Learned Position Embedding

Why this matters

Sinusoidal encodings are clever but inflexible — every model architecture inherits Vaswani’s specific frequency schedule. Learned position embeddings swap that for a free (max_T, D) parameter matrix, training one vector per absolute position. GPT-1, GPT-2, BERT, and most early Transformers use learned positions.

The trade-offs vs sinusoidal:

Property	Sinusoidal	Learned
Trainable parameters	0	max_T·D
Generalises past max_T	Yes	No
Fits the dataset	Generic	Tunable
Inits from a known prior	Yes	Random

Learned wins when you train on long sequences and stay within max_T. Sinusoidal wins for length extrapolation. Modern long-context models (RoPE, ALiBi) sidestep both.

The Flax pattern

A nn.Module declaring one parameter via self.param:

class LearnedPos(nn.Module):
    max_T: int
    d_model: int

    @nn.compact
    def __call__(self, T):
        pos_embed = self.param(
            "pos_embed",
            nn.initializers.normal(stddev=0.02),
            (self.max_T, self.d_model),
        )
        return pos_embed[:T]

Three pieces:

Class attributes max_T and d_model — Flax dataclass fields, set on construction.
self.param(name, init_fn, shape) — declares a learnable parameter on first init; on subsequent calls Flax returns the trained value.
pos_embed[:T] — slice the first T rows for the current sequence.

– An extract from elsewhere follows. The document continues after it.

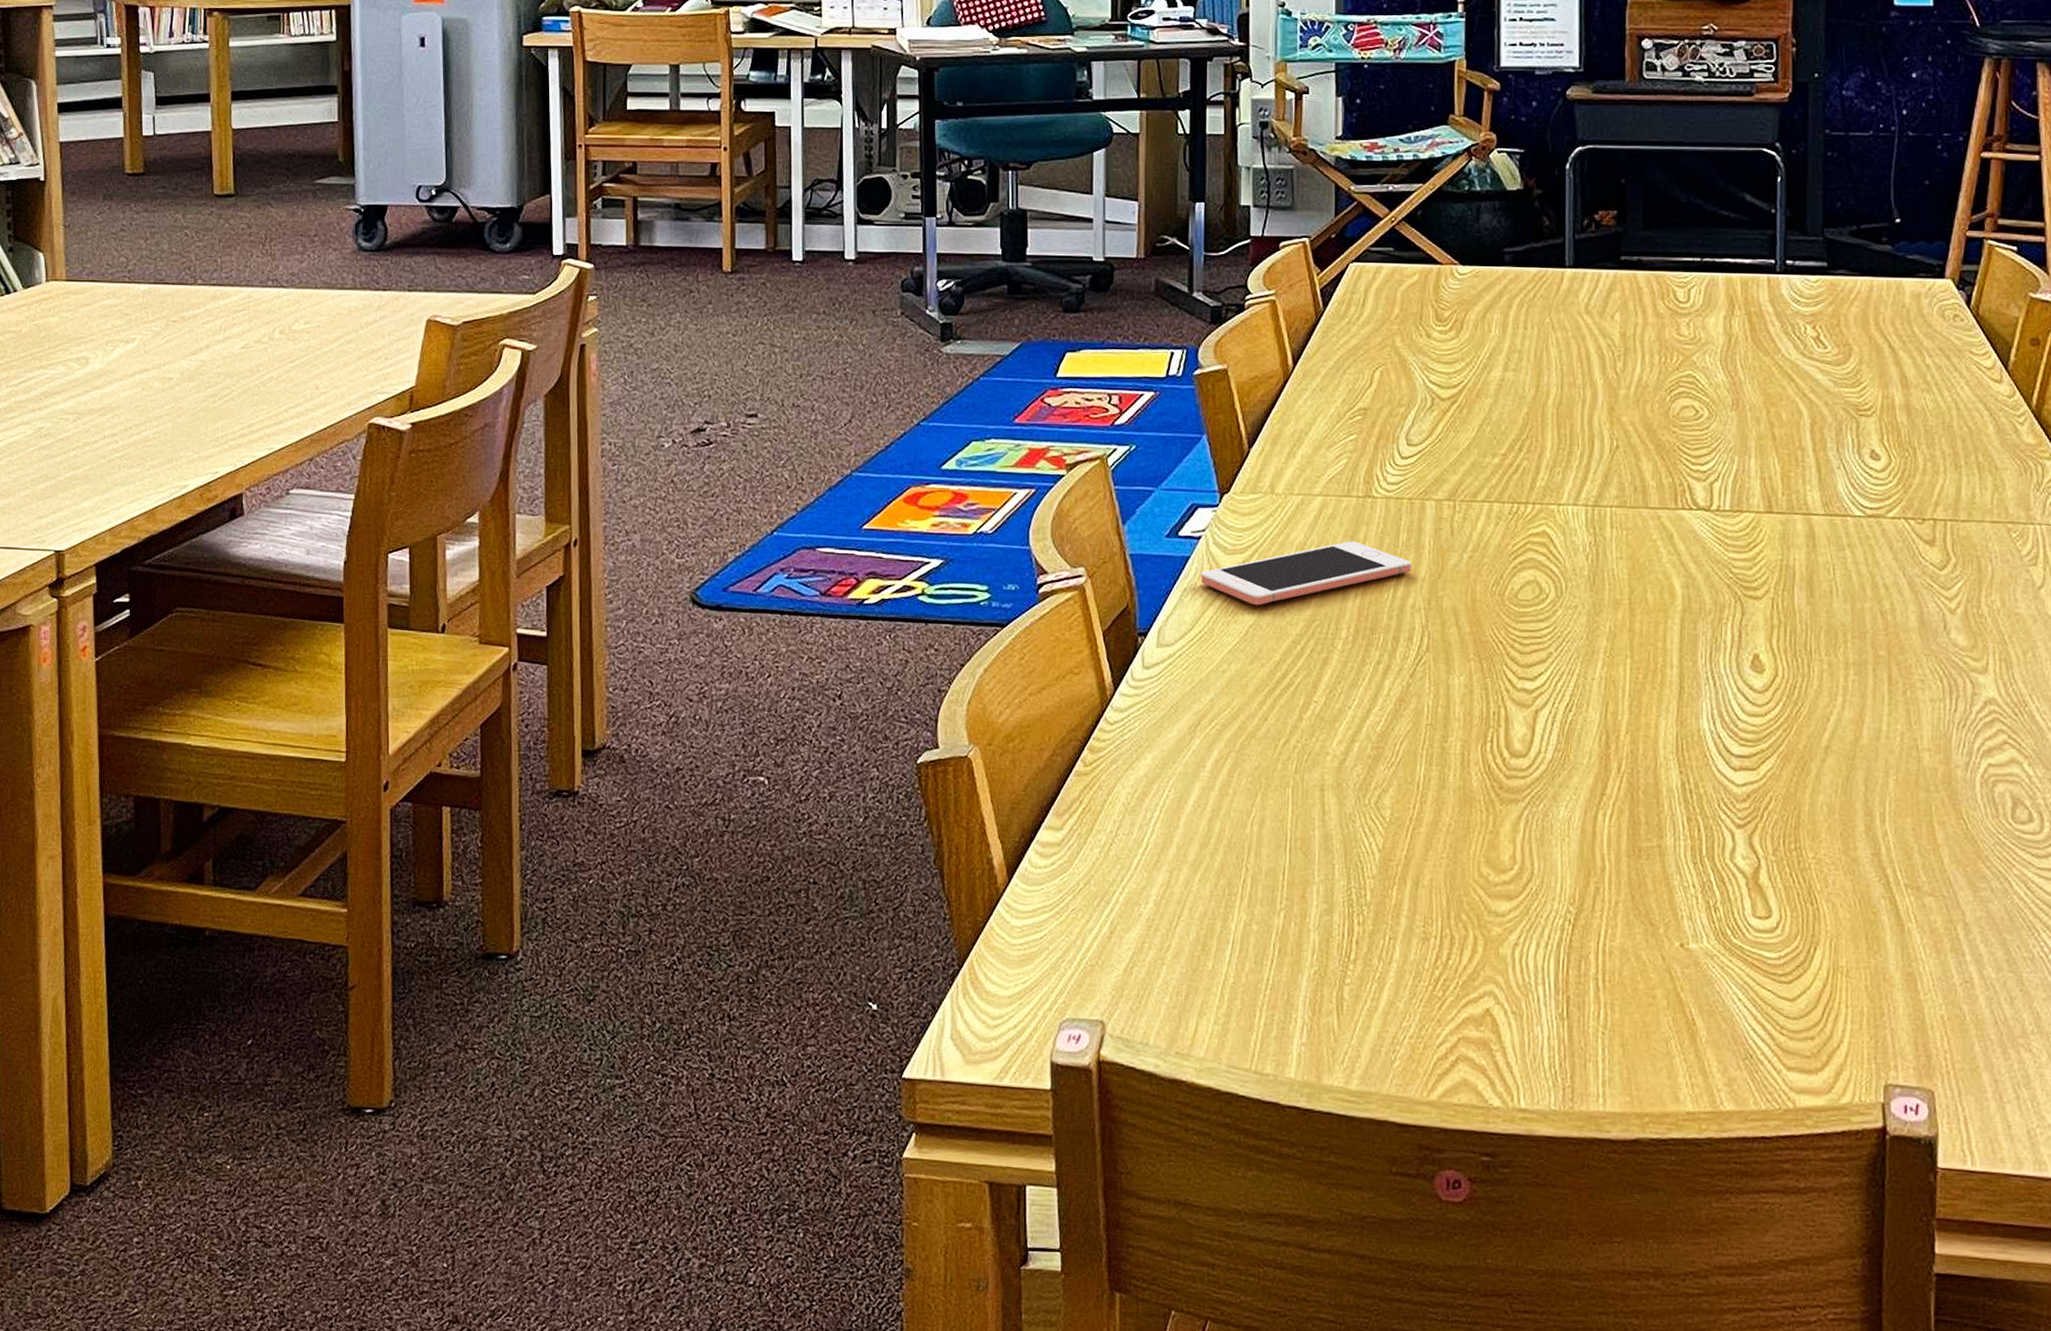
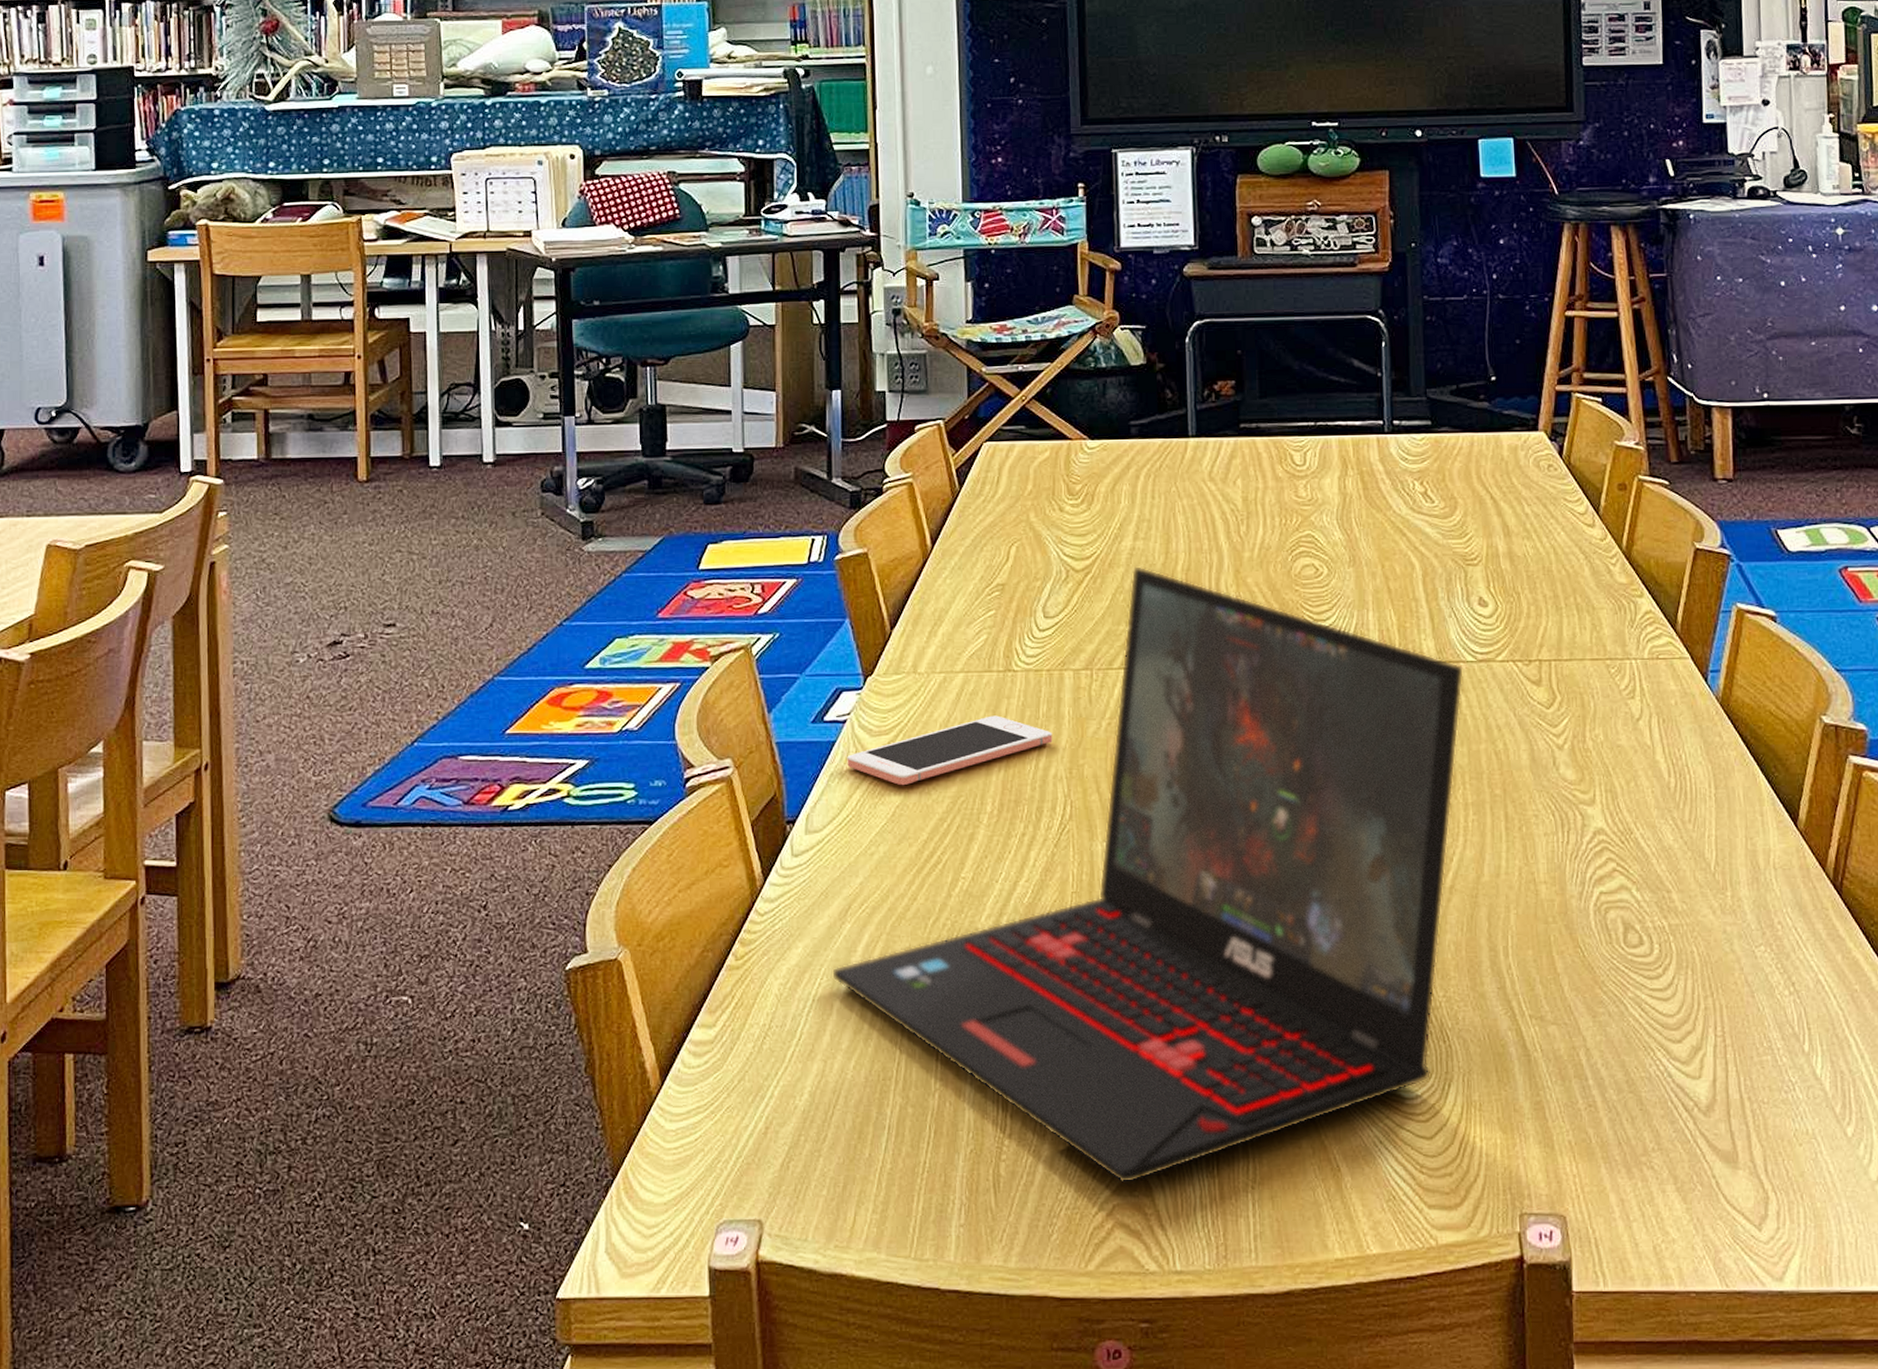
laptop: none [1179,398,1851,1018] -> present [831,566,1464,1184]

Why `normal(stddev=0.02)`?

0.02 is the BERT/GPT default for embedding-style parameters: small enough that the initial pre-LayerNorm magnitudes stay sane, large enough that gradients flow on step 0. nn.initializers.normal returns a truncated-normal-style sampler around mean 0.

Other reasonable choices: xavier_uniform(), zeros (then learn from scratch — slower convergence), lecun_normal().

Common pitfalls

Using nn.Embed for positions: works but wastes a lookup. The input is just arange(T), so a direct slice is cheaper.
pos_embed[T] vs pos_embed[:T]: the former is one row at index T; we want the first T rows.
max_T too small at eval: if your eval sequence is longer than max_T, pos_embed[:T] returns garbage / errors. Sinusoidal would handle it; learned can’t.
Forgetting @nn.compact: without it, Flax requires explicit setup declaring self.pos_embed. The compact decorator lets you declare params inline in __call__.

Problem

Implement learned_pos_embed_forward(seed, T, d_model):

Cast T, d_model to int. Use max_T = 32.
Define a nn.Module (compact) that declares pos_embed of shape (max_T, d_model) initialised with normal(stddev=0.02).
The module’s forward takes T and returns pos_embed[:T].
Init with jax.random.PRNGKey(seed) and apply.
Return the output flattened to 1-D.

Inputs:

seed: int.
T: int — sequence length, ≤ max_T.
d_model: int.

Output: 1-D array of length T * d_model.